***** Data extract *****
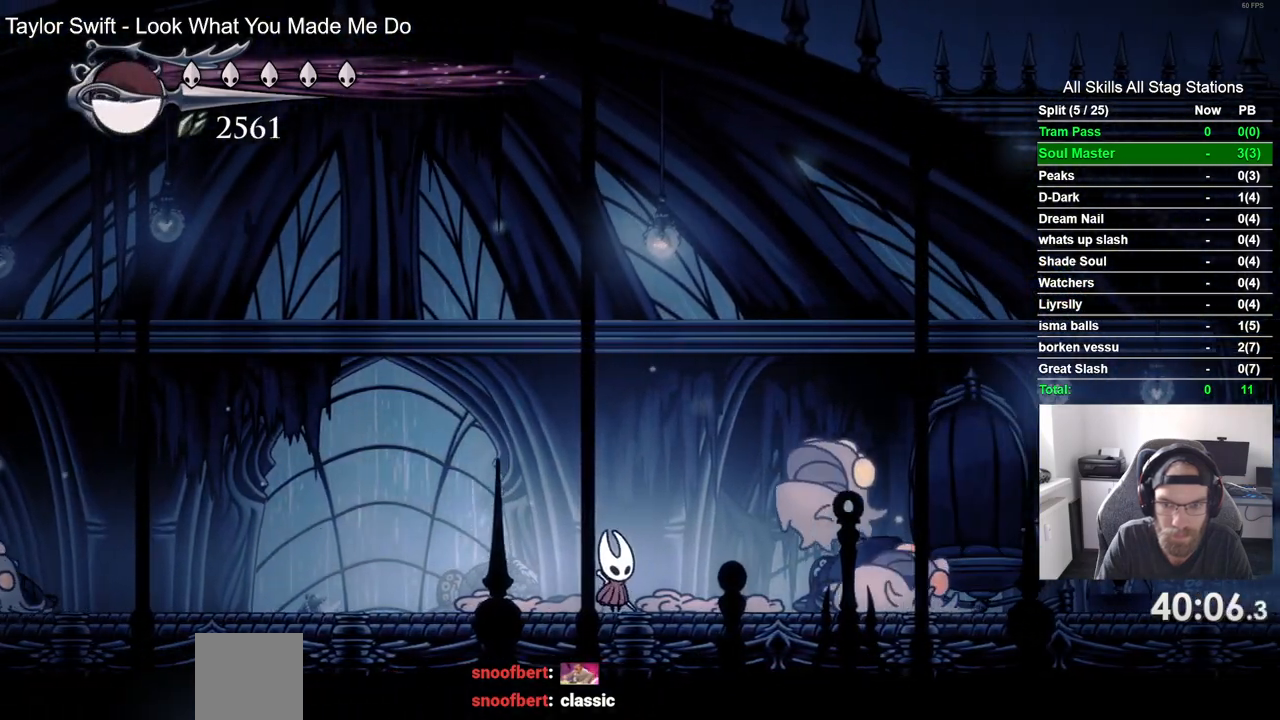
{"buttons": ["DPAD_LEFT"], "left_stick": "center", "right_stick": "center", "events": [[67, "SQUARE", "down"], [150, "DPAD_RIGHT", "up"], [233, "SQUARE", "up"], [317, "DPAD_LEFT", "down"]]}
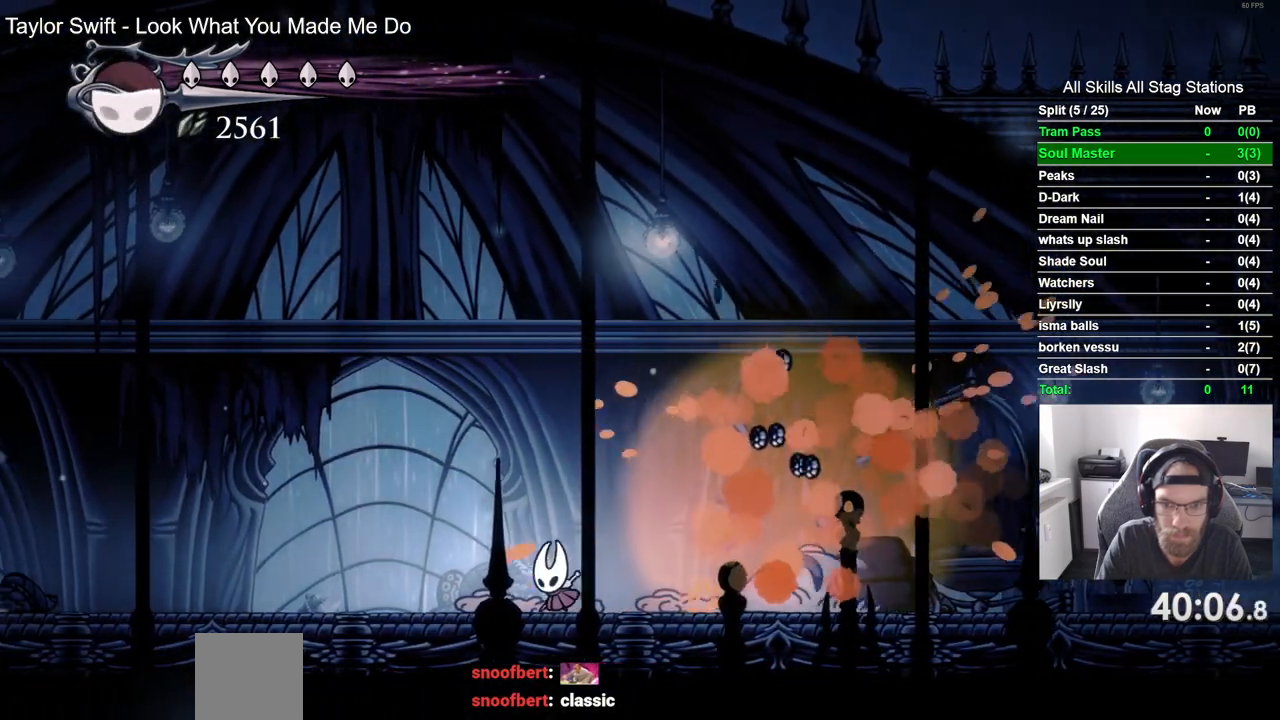
{"buttons": [], "left_stick": "center", "right_stick": "center", "events": [[150, "DPAD_RIGHT", "down"], [217, "SQUARE", "down"], [233, "DPAD_LEFT", "up"], [283, "DPAD_RIGHT", "up"], [367, "SQUARE", "up"]]}
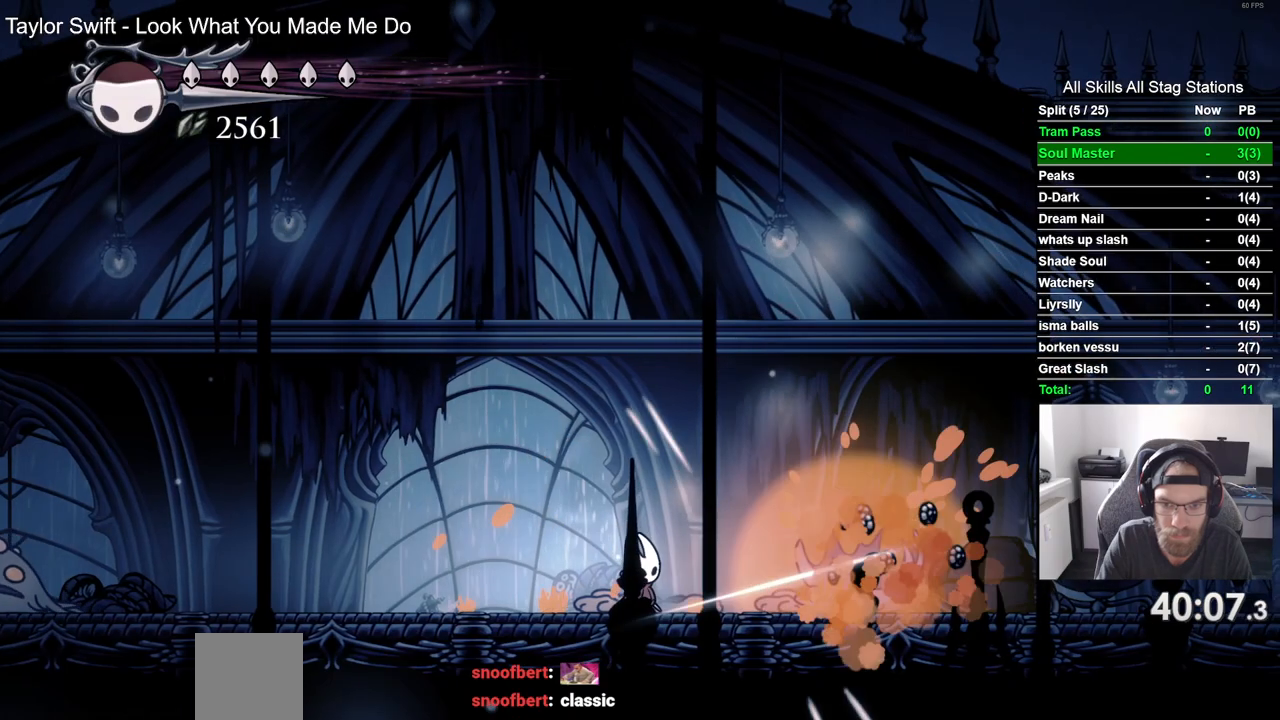
{"buttons": ["DPAD_RIGHT"], "left_stick": "center", "right_stick": "center", "events": [[50, "DPAD_RIGHT", "down"], [200, "R2", "down"], [417, "R2", "up"]]}
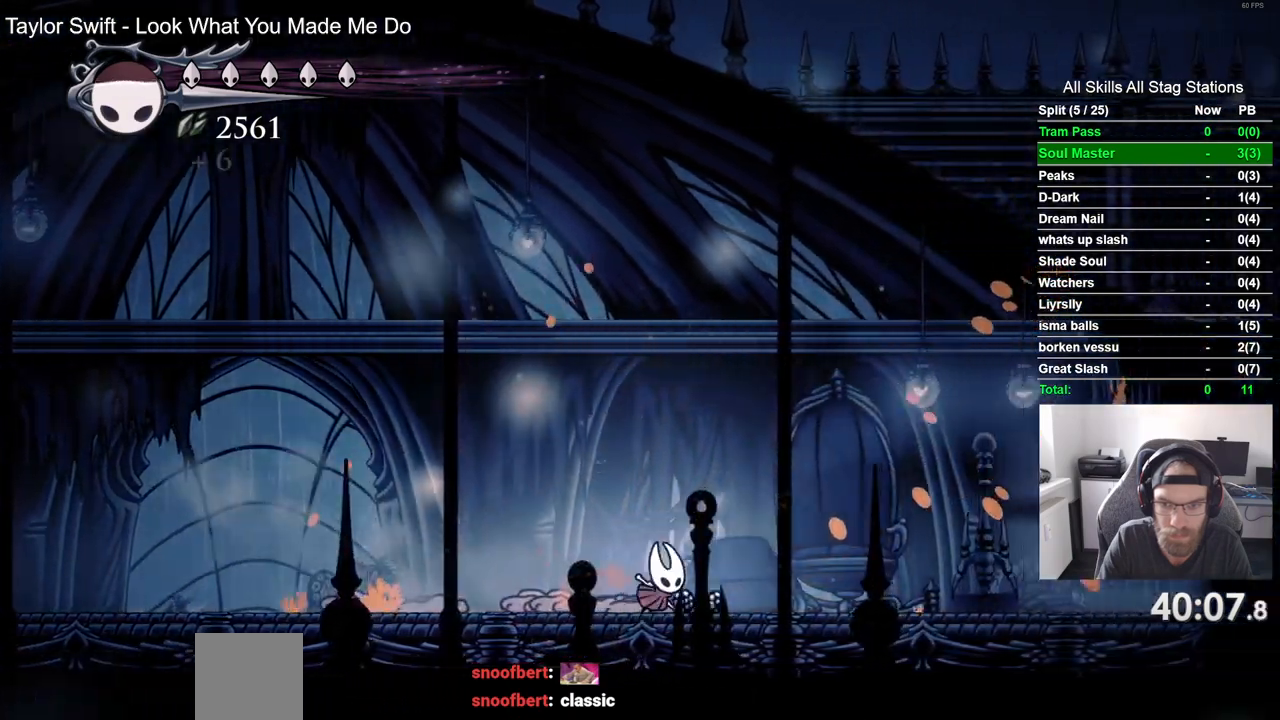
{"buttons": ["DPAD_RIGHT"], "left_stick": "center", "right_stick": "center", "events": [[317, "R2", "down"], [500, "R2", "up"]]}
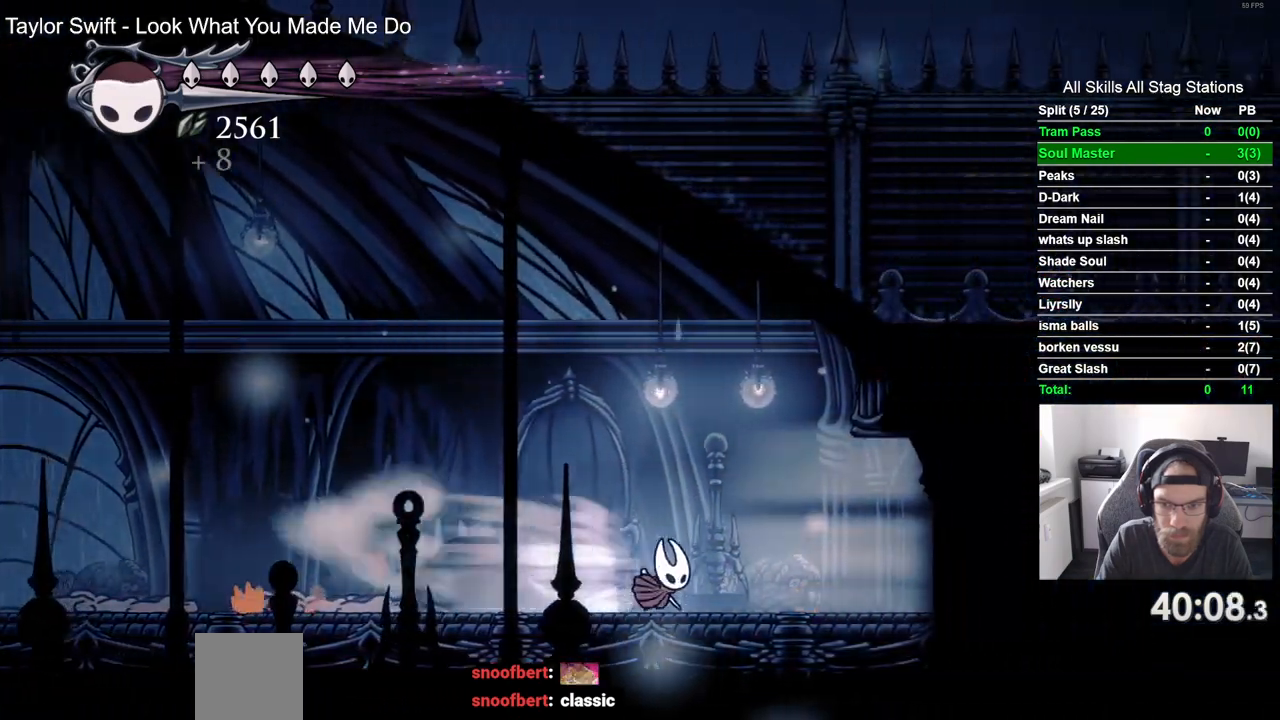
{"buttons": [], "left_stick": "center", "right_stick": "center", "events": [[267, "R1", "down"], [383, "DPAD_RIGHT", "up"], [383, "R1", "up"]]}
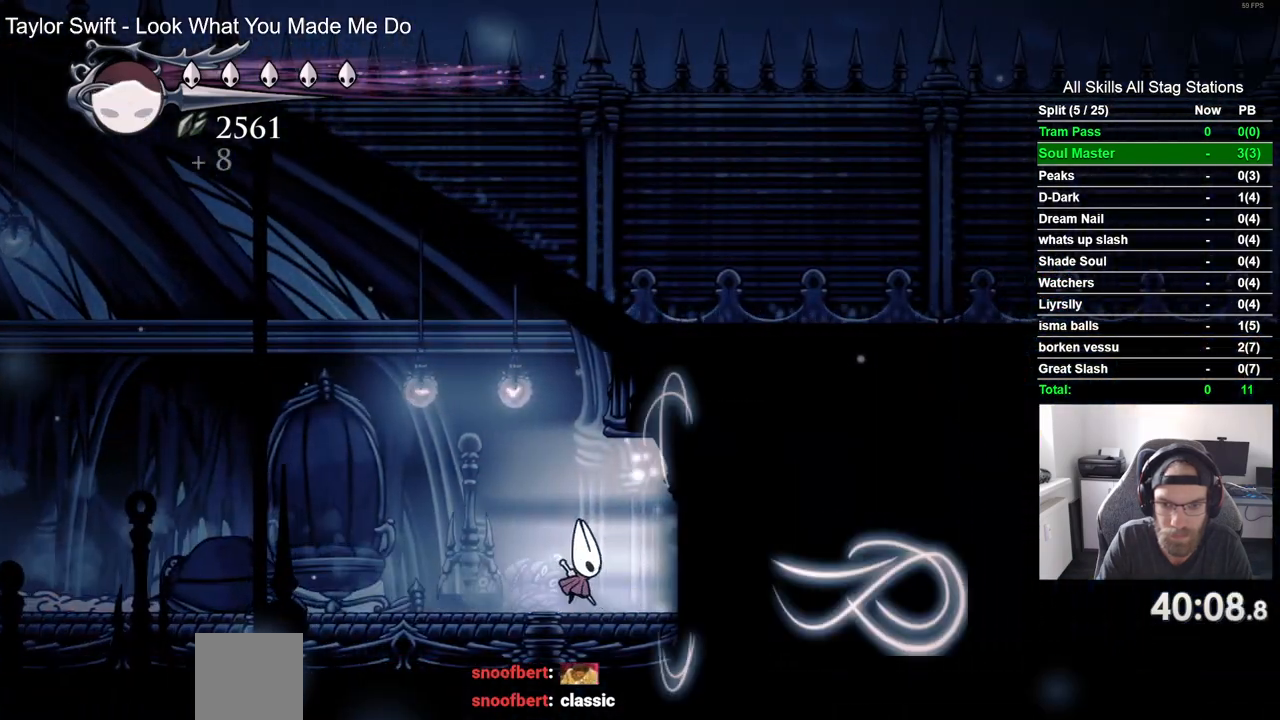
{"buttons": ["R2", "DPAD_RIGHT"], "left_stick": "center", "right_stick": "center", "events": [[300, "DPAD_RIGHT", "down"], [483, "R2", "down"]]}
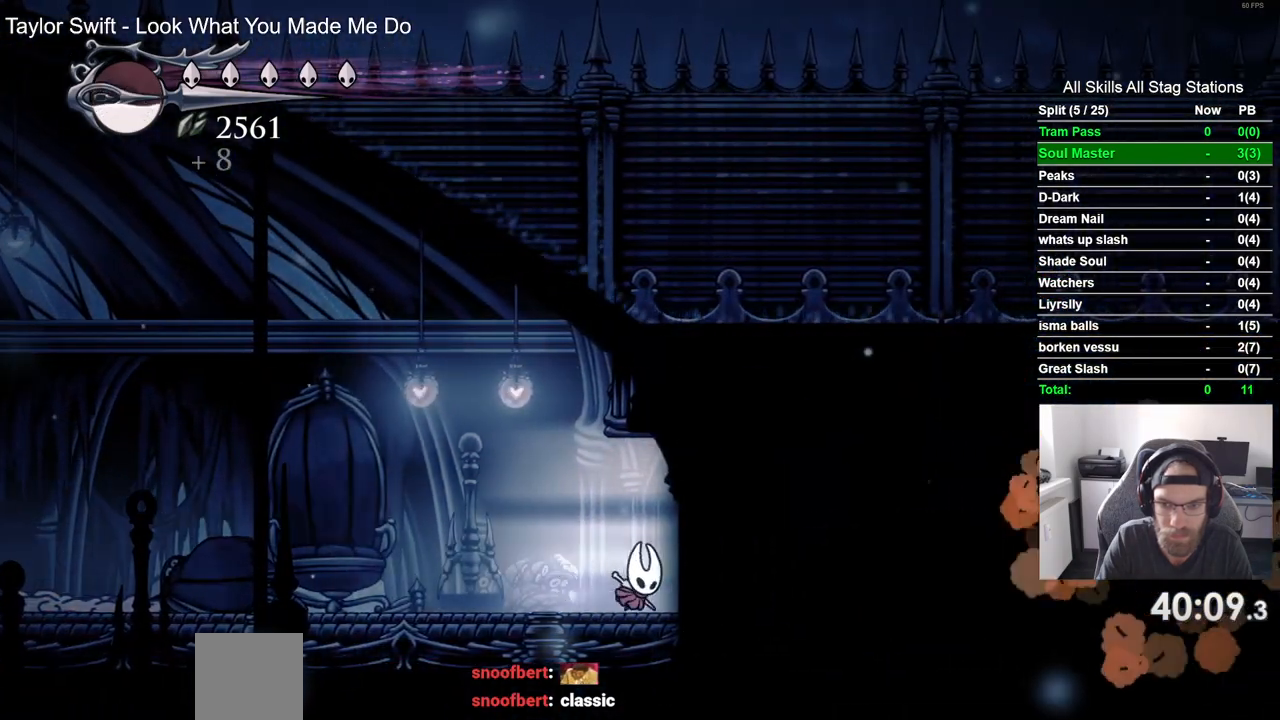
{"buttons": ["DPAD_RIGHT"], "left_stick": "center", "right_stick": "center", "events": [[183, "R2", "up"]]}
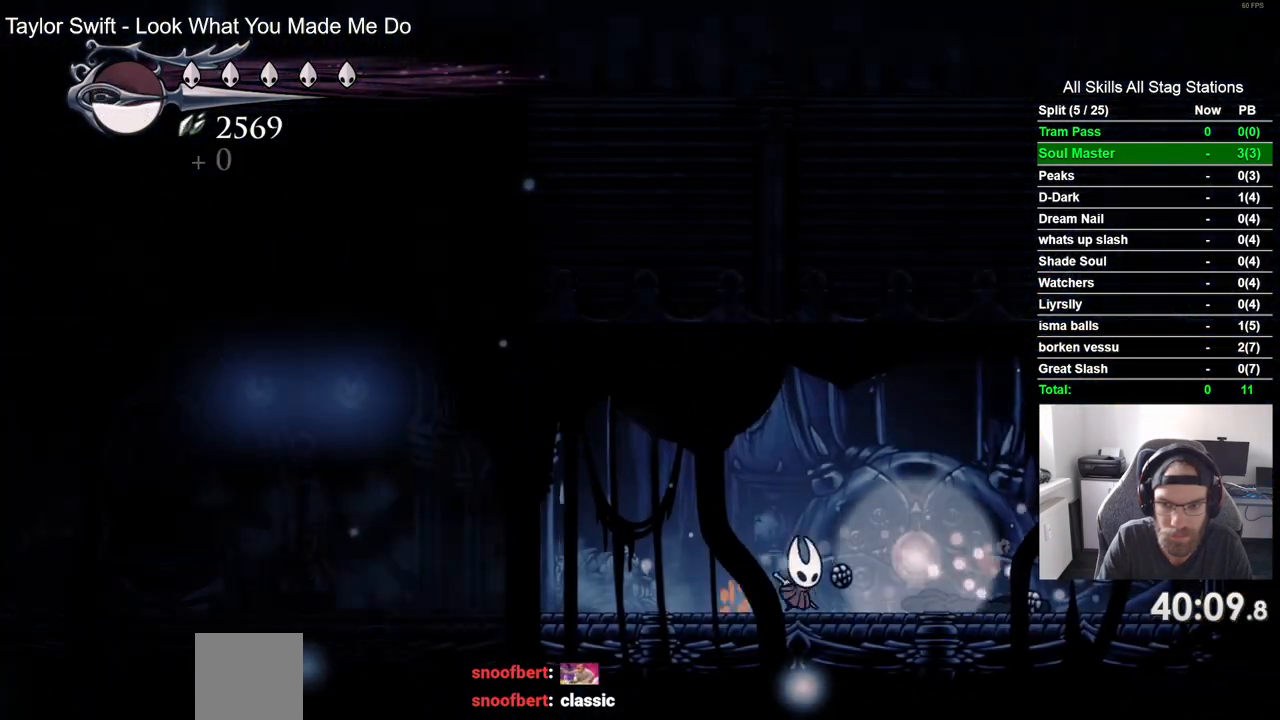
{"buttons": ["DPAD_RIGHT"], "left_stick": "center", "right_stick": "center", "events": [[233, "DPAD_RIGHT", "up"], [233, "DPAD_UP", "down"], [383, "DPAD_RIGHT", "down"], [383, "DPAD_UP", "up"]]}
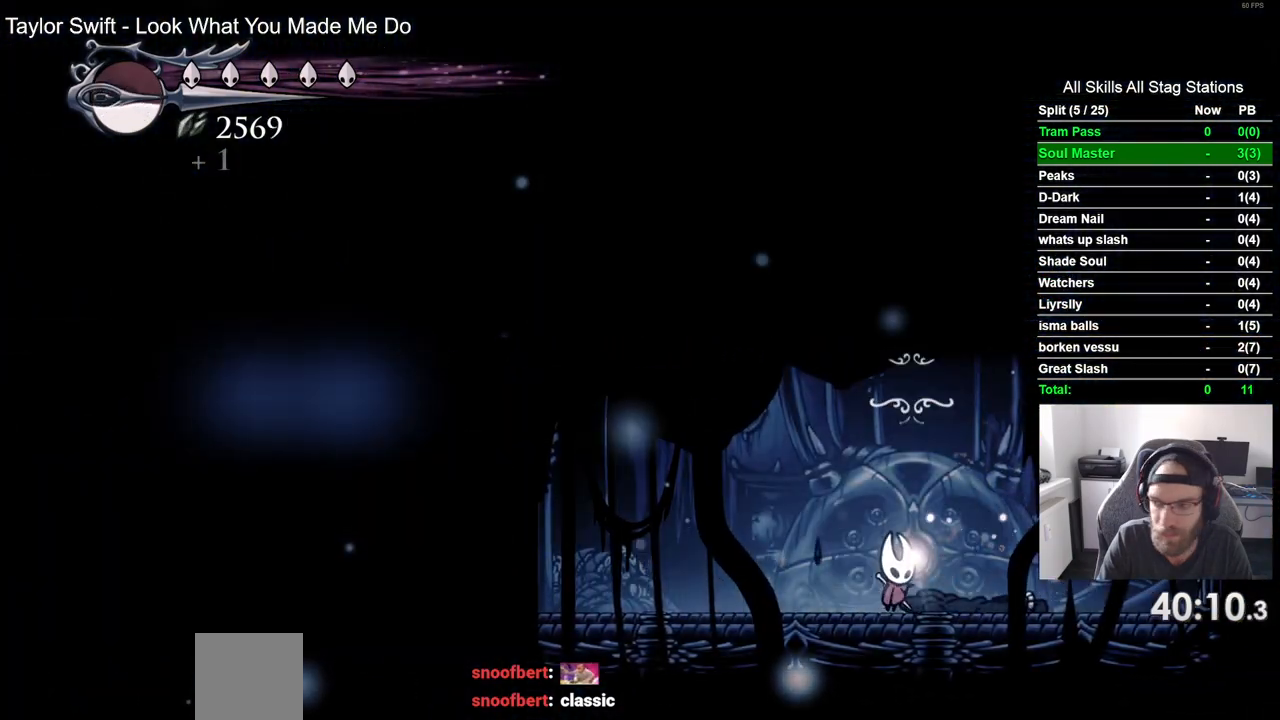
{"buttons": ["DPAD_LEFT"], "left_stick": "center", "right_stick": "center", "events": [[17, "DPAD_RIGHT", "up"], [117, "DPAD_LEFT", "down"]]}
*****
- _Task requirements_:
From the listing above, find the number of lines with the word "SQUARE" in them. Answer with the number only.

- _Response box_:
2